[[ RECORDS SHOWN open ]]

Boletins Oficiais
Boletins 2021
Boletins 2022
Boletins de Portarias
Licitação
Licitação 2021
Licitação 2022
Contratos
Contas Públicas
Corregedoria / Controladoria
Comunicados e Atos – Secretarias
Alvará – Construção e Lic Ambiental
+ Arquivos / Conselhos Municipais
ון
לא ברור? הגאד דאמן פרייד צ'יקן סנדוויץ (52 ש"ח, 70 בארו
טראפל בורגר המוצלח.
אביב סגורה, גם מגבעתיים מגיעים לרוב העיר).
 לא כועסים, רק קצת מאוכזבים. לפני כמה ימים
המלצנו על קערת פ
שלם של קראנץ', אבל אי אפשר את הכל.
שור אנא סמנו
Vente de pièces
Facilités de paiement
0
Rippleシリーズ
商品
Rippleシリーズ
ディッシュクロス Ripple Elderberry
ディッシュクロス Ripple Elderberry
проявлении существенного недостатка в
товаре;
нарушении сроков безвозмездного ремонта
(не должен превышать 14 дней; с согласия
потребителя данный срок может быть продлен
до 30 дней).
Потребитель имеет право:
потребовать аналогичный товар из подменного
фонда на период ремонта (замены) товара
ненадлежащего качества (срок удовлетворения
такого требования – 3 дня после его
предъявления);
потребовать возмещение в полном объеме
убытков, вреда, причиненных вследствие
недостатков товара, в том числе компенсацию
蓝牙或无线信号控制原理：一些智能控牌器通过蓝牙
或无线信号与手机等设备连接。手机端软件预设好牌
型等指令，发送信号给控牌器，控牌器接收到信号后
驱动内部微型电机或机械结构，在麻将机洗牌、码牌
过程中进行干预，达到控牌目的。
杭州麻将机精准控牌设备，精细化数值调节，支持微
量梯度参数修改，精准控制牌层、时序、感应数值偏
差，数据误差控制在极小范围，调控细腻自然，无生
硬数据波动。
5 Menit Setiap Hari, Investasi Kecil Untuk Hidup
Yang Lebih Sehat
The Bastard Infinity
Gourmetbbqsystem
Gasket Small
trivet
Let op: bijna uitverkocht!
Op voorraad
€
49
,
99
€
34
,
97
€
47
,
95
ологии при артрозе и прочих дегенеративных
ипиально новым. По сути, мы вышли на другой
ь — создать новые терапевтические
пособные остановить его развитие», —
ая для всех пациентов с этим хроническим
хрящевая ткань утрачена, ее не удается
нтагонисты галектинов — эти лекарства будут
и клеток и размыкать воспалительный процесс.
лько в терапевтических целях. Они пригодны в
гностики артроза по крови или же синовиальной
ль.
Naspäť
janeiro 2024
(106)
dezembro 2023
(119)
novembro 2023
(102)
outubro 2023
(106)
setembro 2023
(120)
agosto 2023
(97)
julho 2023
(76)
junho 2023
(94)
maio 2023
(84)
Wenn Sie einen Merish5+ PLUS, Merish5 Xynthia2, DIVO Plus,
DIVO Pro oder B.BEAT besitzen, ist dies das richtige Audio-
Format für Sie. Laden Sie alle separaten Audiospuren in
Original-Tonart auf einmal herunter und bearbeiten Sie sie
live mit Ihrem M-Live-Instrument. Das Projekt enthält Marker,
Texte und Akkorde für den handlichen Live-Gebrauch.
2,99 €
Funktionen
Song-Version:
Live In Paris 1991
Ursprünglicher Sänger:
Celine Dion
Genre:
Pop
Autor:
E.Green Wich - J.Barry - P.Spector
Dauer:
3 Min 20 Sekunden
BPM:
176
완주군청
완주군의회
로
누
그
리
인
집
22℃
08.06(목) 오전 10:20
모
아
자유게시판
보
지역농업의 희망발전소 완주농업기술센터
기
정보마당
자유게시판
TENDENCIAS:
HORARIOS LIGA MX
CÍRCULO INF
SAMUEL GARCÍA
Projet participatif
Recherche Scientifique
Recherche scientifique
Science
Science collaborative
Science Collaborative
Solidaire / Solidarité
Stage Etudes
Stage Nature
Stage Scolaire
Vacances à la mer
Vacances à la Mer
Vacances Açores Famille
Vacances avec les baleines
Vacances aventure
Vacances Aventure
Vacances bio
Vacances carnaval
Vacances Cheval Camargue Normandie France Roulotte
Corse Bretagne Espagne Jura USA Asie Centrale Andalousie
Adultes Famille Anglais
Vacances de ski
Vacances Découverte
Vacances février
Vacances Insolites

[[ RECORDS SHOWN closed ]]

◆ **JOB**
Please go through the material and return each line where the word "Famille" appears.

◆ **WRITTEN RESPONSE**
Vacances Açores Famille
Adultes Famille Anglais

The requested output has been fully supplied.